Bugün Millet olarak şu gerçeklerle karşı karşıyayız:
Millet olarak biz, Batı’dan bağımsız ama onunla yarışacak, kendimize ait bir eğitim felsefesi, insan felsefesi ve epistemoloji geliştirip, kendi paradigmalarımızı oluşturamazsak,
Kendi paradigmalarımıza göre, dünya ile boy ölçüşecek şekilde yeniden bilimleri ve teknolojisini üretemez ve onunla eğitim sistemimizi kurup, Avrupa ile yarışamazsak,
1- Dün olduğu gibi, bugün ve gelecekte de Batı (Avrupa) İdeolojisinin bir yedeği, tutsağı ve onun bir uzantısı olarak kalmağa mahkum oluruz.

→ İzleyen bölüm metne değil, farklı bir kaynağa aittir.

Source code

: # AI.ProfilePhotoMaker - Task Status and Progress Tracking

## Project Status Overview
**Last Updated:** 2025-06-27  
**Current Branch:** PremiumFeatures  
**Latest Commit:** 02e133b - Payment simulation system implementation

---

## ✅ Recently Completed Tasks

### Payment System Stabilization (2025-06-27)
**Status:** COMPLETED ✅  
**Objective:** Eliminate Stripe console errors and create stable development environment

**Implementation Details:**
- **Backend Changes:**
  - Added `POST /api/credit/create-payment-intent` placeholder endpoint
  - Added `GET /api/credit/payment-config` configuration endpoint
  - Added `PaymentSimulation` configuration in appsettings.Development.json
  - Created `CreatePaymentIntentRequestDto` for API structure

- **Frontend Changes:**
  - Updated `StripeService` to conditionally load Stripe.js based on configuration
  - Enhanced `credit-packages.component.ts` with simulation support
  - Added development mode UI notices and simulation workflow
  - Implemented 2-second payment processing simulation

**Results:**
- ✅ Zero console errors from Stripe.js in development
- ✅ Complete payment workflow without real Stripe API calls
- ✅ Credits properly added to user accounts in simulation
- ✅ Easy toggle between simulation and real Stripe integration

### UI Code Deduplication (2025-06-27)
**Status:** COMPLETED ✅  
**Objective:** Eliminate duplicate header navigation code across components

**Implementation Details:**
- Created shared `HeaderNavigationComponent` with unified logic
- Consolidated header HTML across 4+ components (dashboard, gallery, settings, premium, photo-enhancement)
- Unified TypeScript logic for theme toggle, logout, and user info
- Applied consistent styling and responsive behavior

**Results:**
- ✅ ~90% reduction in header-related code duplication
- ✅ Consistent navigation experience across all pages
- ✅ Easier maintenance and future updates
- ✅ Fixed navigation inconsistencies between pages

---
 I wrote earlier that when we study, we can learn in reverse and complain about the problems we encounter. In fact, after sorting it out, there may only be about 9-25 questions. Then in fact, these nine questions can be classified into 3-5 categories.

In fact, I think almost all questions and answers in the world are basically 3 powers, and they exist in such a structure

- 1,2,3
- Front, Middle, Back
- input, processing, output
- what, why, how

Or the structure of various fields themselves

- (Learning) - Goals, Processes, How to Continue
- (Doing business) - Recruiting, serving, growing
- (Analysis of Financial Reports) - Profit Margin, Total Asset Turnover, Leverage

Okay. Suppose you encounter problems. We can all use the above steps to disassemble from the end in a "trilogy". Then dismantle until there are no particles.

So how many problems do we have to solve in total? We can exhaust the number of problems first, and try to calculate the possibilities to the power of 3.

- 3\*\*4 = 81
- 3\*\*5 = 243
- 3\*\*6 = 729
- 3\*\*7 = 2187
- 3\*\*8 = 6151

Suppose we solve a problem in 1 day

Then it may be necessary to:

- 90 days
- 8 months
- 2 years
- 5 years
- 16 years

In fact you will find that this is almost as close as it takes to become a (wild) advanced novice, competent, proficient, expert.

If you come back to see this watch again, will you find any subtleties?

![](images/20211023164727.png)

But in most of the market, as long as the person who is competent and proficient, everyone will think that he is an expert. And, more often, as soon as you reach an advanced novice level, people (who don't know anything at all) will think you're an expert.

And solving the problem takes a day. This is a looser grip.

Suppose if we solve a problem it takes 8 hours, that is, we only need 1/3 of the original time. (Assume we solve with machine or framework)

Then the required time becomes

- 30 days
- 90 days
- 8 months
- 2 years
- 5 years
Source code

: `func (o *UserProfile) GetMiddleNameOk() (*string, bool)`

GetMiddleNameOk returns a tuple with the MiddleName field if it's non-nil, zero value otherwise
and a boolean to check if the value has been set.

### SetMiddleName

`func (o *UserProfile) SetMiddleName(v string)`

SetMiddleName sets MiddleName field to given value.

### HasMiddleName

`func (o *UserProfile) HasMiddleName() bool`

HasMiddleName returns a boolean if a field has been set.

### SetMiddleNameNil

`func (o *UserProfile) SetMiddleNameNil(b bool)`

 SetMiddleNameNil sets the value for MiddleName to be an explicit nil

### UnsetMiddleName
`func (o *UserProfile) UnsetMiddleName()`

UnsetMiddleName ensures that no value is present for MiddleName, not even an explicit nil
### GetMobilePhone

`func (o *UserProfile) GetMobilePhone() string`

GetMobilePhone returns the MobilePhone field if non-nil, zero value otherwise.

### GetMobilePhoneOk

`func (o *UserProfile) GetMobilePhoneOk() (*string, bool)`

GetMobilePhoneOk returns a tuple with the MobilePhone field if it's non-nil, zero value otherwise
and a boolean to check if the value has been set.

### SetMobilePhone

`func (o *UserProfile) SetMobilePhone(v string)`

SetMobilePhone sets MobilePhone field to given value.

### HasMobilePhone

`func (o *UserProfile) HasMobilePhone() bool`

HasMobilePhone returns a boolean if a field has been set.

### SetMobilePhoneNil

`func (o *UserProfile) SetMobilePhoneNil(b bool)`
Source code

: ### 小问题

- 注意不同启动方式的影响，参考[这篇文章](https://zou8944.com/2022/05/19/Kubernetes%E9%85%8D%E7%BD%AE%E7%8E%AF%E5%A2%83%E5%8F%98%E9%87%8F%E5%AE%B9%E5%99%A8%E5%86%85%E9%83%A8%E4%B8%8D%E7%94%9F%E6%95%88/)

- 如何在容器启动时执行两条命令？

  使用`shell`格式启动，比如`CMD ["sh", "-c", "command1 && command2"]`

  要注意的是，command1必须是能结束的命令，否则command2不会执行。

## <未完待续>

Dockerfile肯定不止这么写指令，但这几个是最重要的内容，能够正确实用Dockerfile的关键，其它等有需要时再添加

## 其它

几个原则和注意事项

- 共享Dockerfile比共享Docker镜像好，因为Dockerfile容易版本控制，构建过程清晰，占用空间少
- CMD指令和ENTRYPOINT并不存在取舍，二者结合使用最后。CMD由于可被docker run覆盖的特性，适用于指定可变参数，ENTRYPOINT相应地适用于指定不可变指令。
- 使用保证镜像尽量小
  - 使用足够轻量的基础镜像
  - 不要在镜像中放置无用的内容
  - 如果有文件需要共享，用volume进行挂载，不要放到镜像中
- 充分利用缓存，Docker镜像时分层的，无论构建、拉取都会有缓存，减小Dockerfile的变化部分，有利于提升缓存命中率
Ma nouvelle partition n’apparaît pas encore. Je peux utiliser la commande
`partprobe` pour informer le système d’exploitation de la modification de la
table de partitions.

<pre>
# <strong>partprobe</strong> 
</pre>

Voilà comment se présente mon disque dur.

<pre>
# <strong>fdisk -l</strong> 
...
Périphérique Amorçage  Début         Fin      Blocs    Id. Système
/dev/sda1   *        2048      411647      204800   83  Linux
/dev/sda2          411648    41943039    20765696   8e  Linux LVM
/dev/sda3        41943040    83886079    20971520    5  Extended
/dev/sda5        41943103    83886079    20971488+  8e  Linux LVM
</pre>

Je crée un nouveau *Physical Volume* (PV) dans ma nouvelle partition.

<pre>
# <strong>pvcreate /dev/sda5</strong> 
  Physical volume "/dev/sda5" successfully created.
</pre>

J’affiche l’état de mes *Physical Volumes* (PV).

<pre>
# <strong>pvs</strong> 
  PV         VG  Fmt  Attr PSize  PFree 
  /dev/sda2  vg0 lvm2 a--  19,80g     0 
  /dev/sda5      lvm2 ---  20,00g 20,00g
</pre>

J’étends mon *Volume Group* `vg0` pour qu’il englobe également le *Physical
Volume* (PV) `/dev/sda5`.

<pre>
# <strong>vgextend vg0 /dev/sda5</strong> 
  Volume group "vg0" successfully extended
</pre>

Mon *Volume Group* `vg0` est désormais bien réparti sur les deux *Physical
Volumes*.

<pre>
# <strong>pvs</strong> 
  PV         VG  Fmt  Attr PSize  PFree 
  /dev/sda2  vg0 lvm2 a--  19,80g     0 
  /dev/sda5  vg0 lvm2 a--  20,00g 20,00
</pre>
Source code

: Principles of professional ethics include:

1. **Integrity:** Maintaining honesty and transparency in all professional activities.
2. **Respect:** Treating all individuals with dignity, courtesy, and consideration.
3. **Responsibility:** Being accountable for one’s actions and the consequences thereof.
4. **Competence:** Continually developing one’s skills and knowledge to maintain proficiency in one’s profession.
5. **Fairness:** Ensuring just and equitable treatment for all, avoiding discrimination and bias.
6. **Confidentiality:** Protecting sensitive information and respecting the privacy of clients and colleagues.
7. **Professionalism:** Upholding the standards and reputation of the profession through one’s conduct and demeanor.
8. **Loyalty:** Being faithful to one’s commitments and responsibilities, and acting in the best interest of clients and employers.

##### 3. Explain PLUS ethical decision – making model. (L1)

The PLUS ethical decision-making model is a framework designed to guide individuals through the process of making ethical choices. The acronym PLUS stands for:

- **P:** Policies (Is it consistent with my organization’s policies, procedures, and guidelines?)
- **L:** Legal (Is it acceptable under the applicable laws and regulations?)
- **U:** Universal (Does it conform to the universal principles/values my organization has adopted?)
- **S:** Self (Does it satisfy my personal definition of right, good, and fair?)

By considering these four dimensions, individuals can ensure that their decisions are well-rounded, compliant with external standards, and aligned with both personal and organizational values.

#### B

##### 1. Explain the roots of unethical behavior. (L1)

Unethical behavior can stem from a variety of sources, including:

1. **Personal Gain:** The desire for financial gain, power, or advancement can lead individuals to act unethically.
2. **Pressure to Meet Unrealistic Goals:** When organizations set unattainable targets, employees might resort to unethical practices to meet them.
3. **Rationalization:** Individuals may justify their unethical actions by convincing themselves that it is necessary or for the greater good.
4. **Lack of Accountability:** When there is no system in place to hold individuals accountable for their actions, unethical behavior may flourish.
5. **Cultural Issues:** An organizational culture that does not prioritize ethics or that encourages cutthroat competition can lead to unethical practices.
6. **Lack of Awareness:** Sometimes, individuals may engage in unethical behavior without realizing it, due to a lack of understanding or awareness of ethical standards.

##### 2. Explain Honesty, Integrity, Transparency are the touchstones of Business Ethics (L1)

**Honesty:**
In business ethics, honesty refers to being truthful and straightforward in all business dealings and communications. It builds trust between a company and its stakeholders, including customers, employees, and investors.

2- Eğitim sistemimizi Millileştirmemiz, hiç mümkün olamaz. Eğitimin yerli ve milli olmasıyla ilgili olarak söylenecek bütün sözler de boş sözler olmağa mahkûm olur.
3- Bizde ve dünyanın herhangi bir yerinde, İslam Medeniyetini kurma ve geliştirme düşüncesinin artık pek bir anlamı ve pratiği olamaz.
Zira temelinde, kendi perspektifinden üretilmiş epistemoloji ve onun desteğinde oluşturulmuş bilim ve teknoloji olursa, ancak bir medeniyet kurulur ve geliştirilir.